TradeStation: Customer service hours are 8:00 am, EST, until 8:00 pm. And these hours are during the weekday only. There are no weekend hours.

For technical support, the broker is open 24 hours a day, 5 days a week. And the trade desk opens at 7:30 in the morning (but closes at 6:30 pm and at 5:00 on Fridays).

The TradeStation website has a human chat tool that is sometimes up and sometimes not. There are no physical branch locations.

TD Ameritrade: Now we get 24/7 customer support, via both an online robo chat tool and phone service. The broker also provides an online human chat service some hours of the day.

Unlike its competitor, TD Ameritrade has branch locations. We counted over 200 of them. When the brokerage house combines with Schwab, some of these will be eliminated. But some of Schwab’s will be added to the mix. We expect more than 300 at least.

Day Trading

Both broker-dealers in this investigation cater to short-term traders. But that doesn’t mean they’re even.

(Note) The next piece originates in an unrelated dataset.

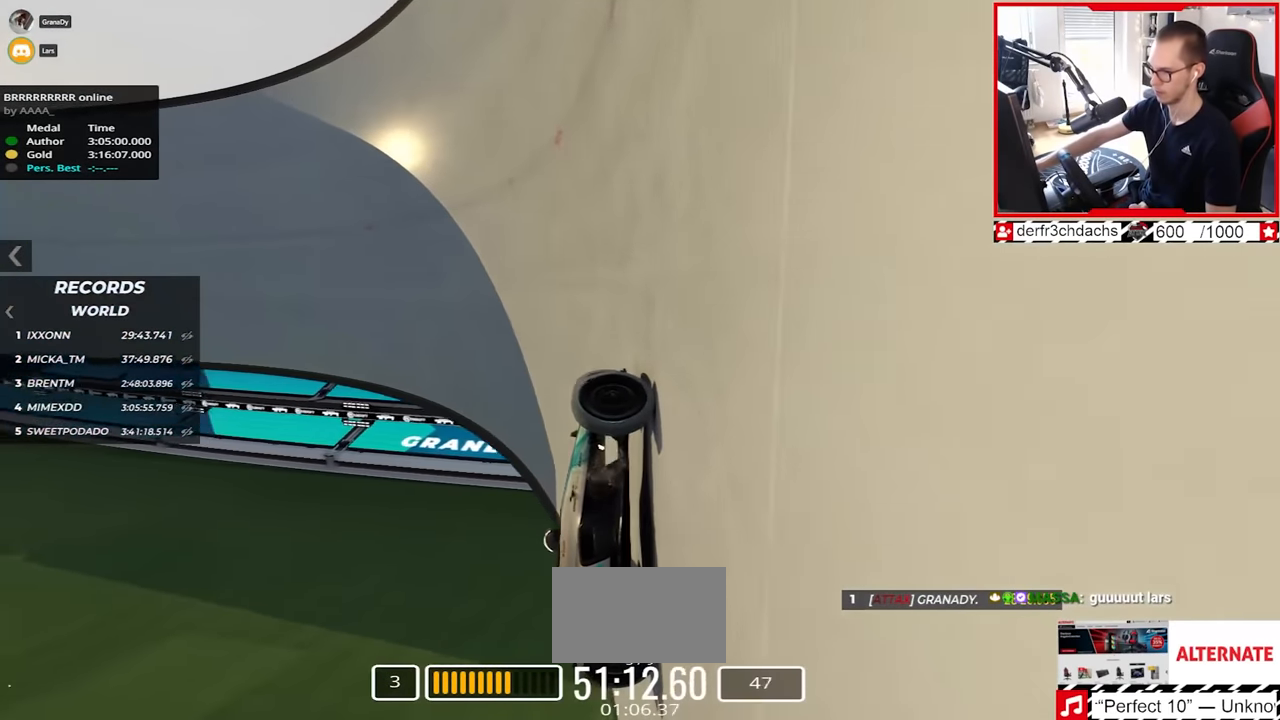
{"keys": ["left", "up"], "events": []}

Because these brokers are headquartered in the United States, day traders will need to maintain $25,000 in account equity and adhere to the PDT Rule. Otherwise, they risk having their accounts frozen.

Security Research

TradeStation: The browser platform, website, and the desktop software offer research and learning materials. The browser system is the least impressive, offering just news articles and trade data.

TradeStation’s website offers many learning materials, including articles and some courses with videos, on a variety of topics. For example, we found these articles:

  • Why Day Trading Margin Requirements are Important
  • Introduction to Day Trading
  • Day Trading Requirements

The broker’s desktop platform offers various widgets that provide:

  • Financial metrics
  • Screeners for equities, options, and futures

TD Ameritrade: Unlike its rival, TD Ameritrade has lots of security analysis tools right on its website. The first big difference is the availability of free stock reports in pdf format from multiple analysts. For Tesla, we found 8 reports.

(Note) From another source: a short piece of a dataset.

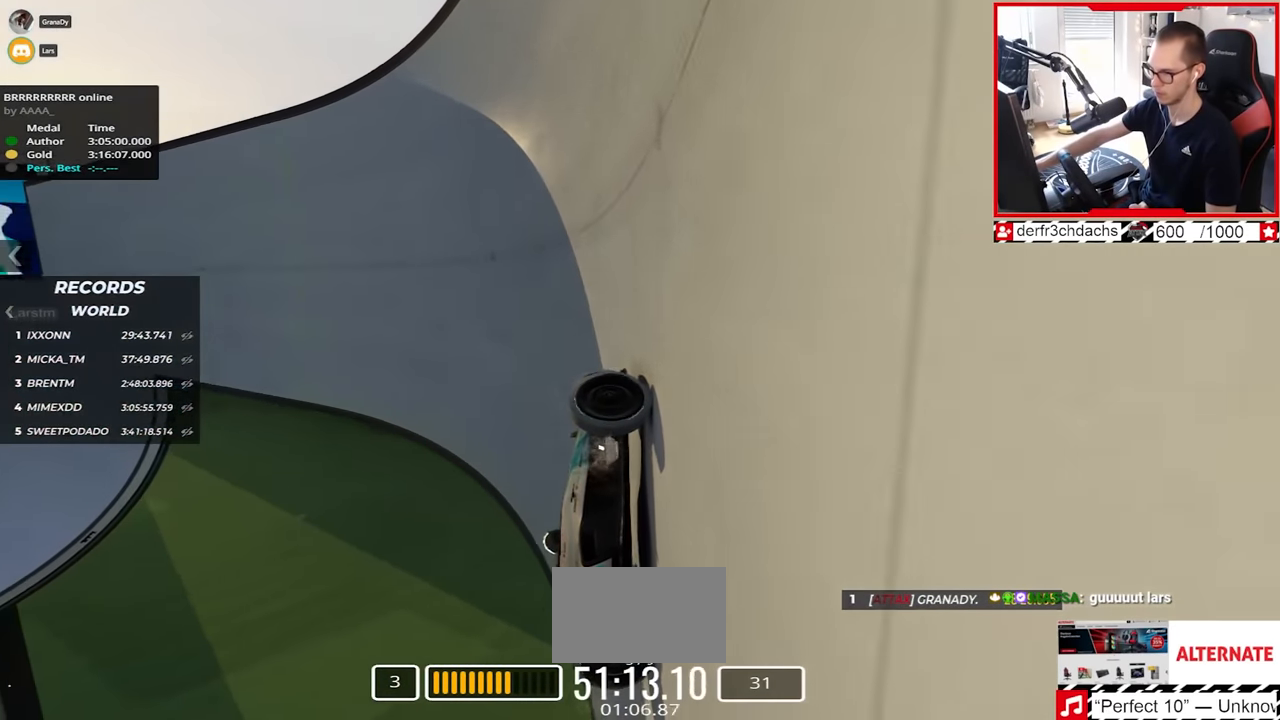
{"keys": ["left", "up"], "events": []}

Besides equity reports, the TD Ameritrade site delivers lots of security information. These data points include peer comparisons and SEC filings.

TD Ameritrade provides screeners on its website for stocks, options, mutual funds, and ETFs. We found them easier to use than TradeStation’s tools. These web-based tools can supplement the screeners that appear on thinkorswim.

For general investing education, the broker operates its own video network (TD Ameritrade Network). And there are videos and articles that cover a wide variety of trading topics.

Cash Management

Why open a separate bank account for your daily cash needs when you can get the same resources from your broker?

TD Ameritrade: The company offers free check writing and a Visa debit card. There are no minimums of any kind, and TD Ameritrade even reimburses ATM fees. The TDA website also has free bill pay.

TradeStation: The only tool TradeStation offers here is an online ACH tool, which of course TD Ameritrade also has.

Bottom Line

TD Ameritrade and TradeStation both deliver great trading resources for active traders and honestly you can’t go wrong with either one.

It really comes down to personal preference so your best bet is to open a demo account at each one and see which one you like more.